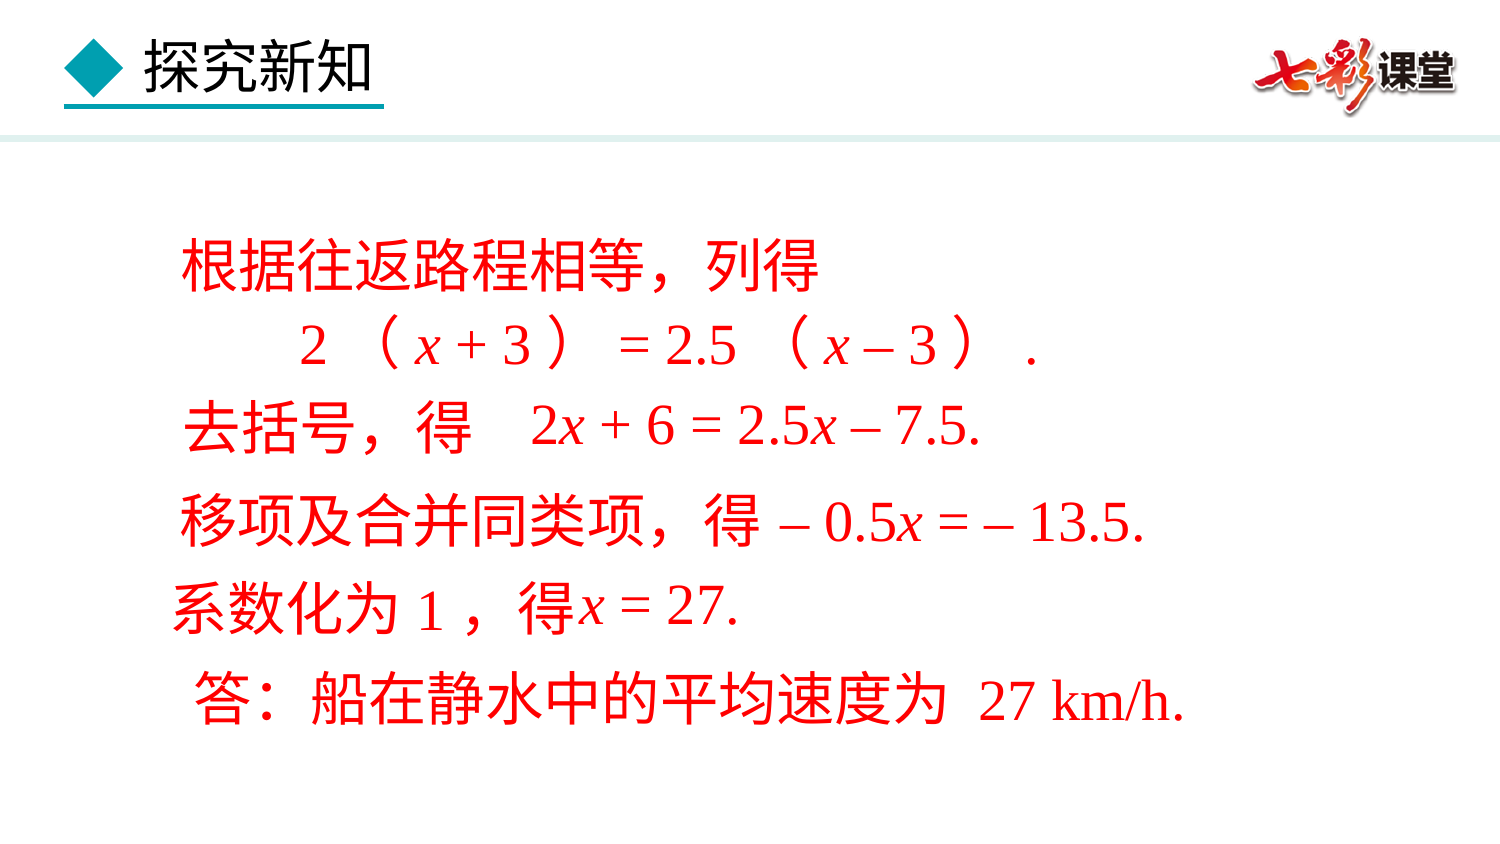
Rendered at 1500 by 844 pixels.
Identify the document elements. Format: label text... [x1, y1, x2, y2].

picture [1249, 32, 1461, 118]
text_box x = 27. [564, 558, 756, 644]
text_box 去括号，得 [168, 384, 712, 469]
text_box 根据往返路程相等，列得 [165, 221, 836, 307]
text_box 2x + 6 = 2.5x – 7.5. [515, 379, 998, 464]
text_box 2（x + 3）= 2.5（x – 3）. [285, 298, 1054, 384]
text_box 系数化为1，得 [154, 564, 591, 650]
text_box 答：船在静水中的平均速度为 27 km/h. [179, 654, 1201, 739]
text_box 移项及合并同类项，得 [164, 477, 865, 562]
text_box – 0.5x = – 13.5. [766, 475, 1161, 561]
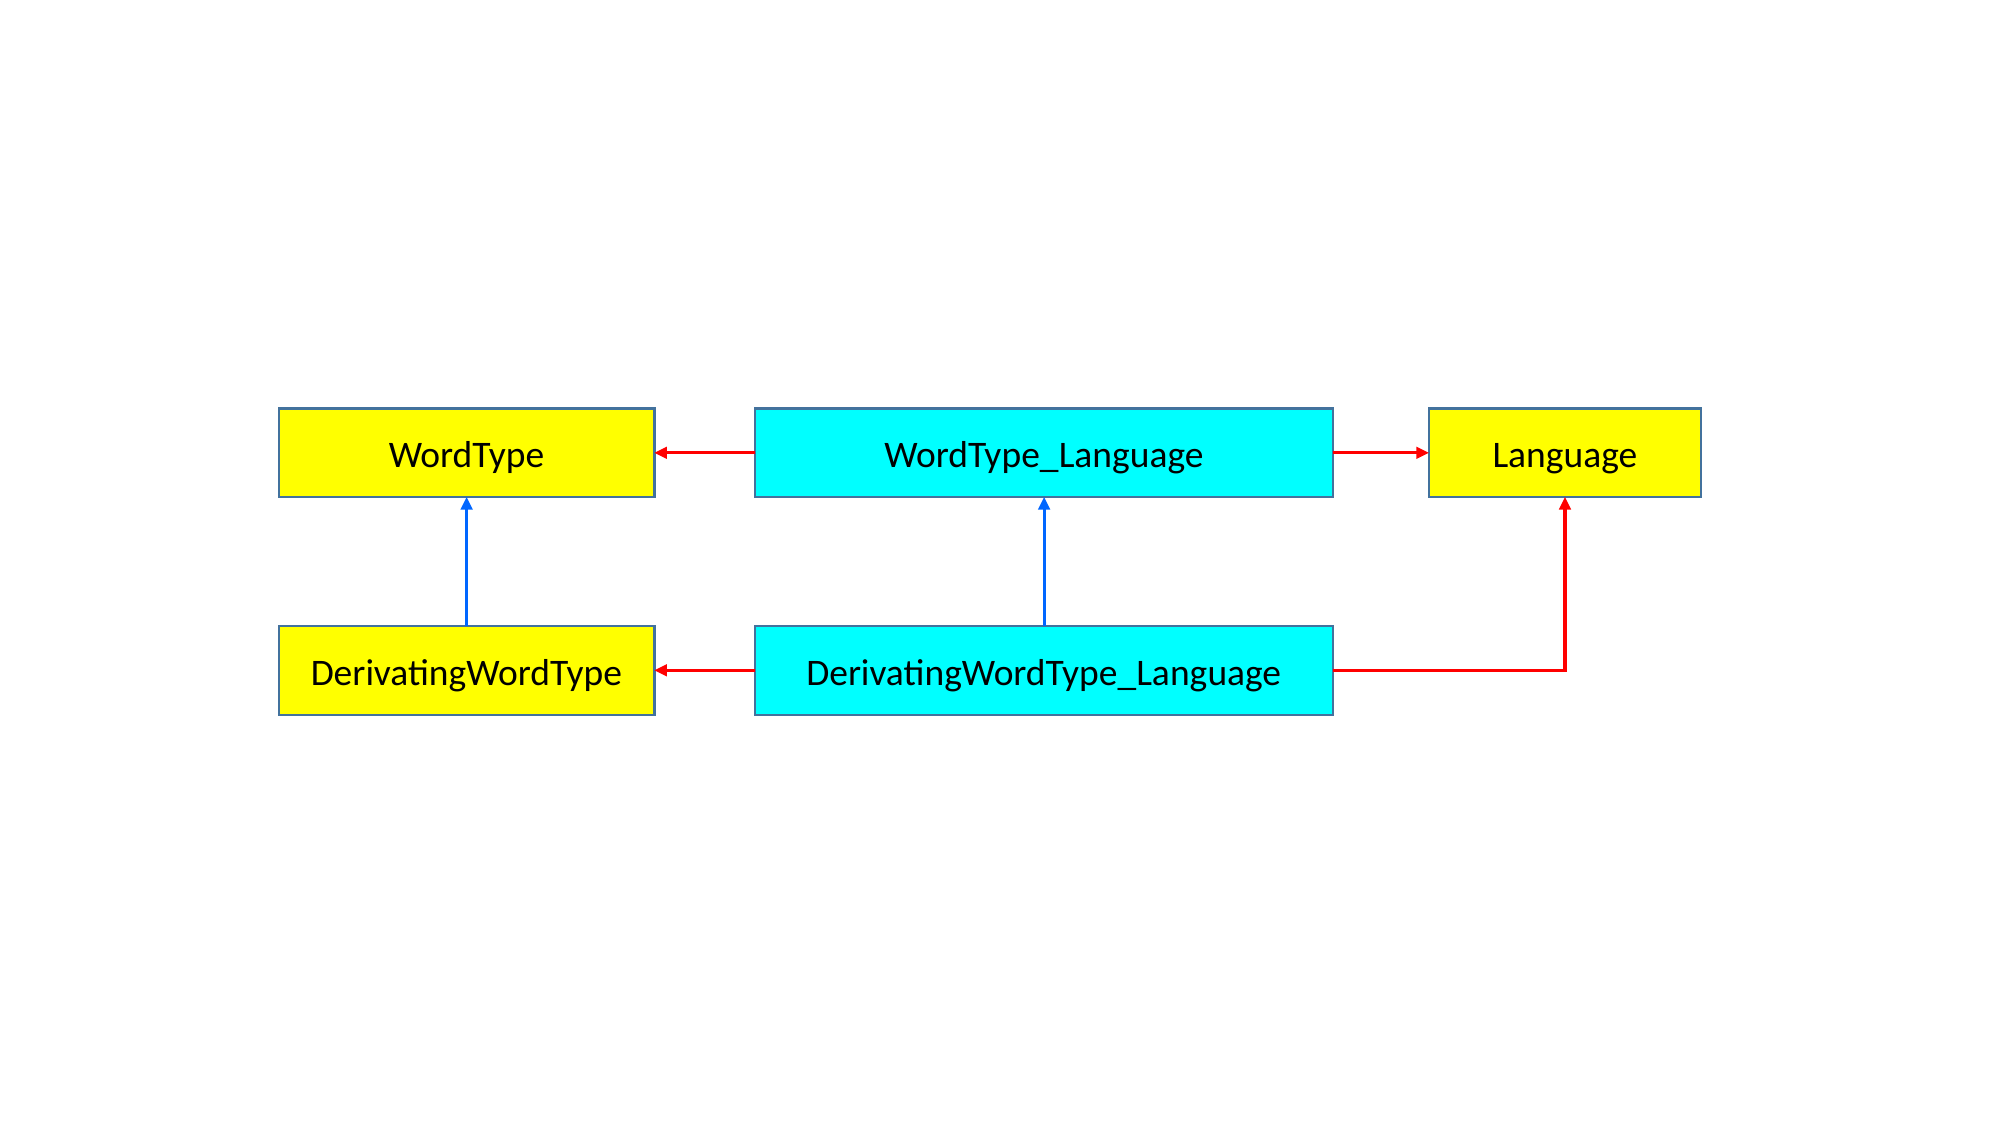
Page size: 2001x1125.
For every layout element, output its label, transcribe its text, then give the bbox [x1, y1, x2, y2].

text_box Language [1428, 407, 1702, 498]
text_box WordType_Language [754, 407, 1334, 498]
text_box WordType [278, 407, 656, 498]
text_box DerivatingWordType_Language [754, 625, 1334, 716]
text_box DerivatingWordType [278, 625, 656, 716]
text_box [1332, 497, 1565, 671]
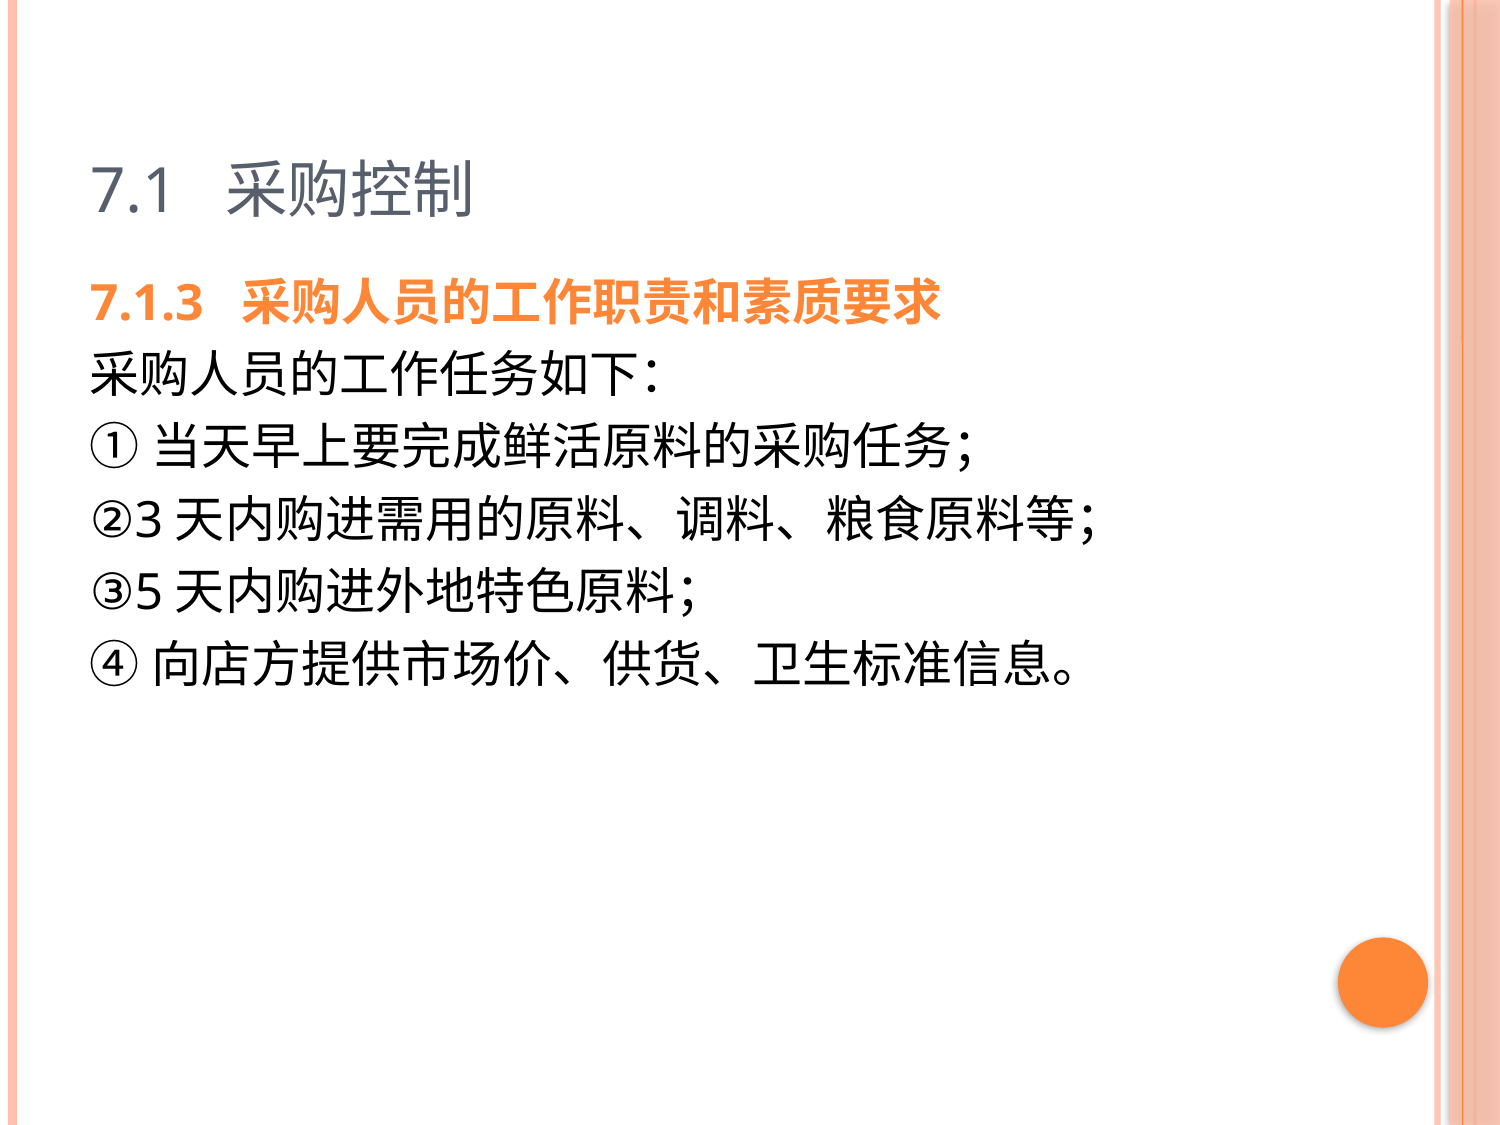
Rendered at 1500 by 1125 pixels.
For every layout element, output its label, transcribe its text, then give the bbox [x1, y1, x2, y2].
--- --- ---
Request ->
All lines carrying the word "pixels" must be copied from the data above.

Task result ->
Rendered at 1500 by 844 pixels.
Rendered at 1500 by 1125 pixels.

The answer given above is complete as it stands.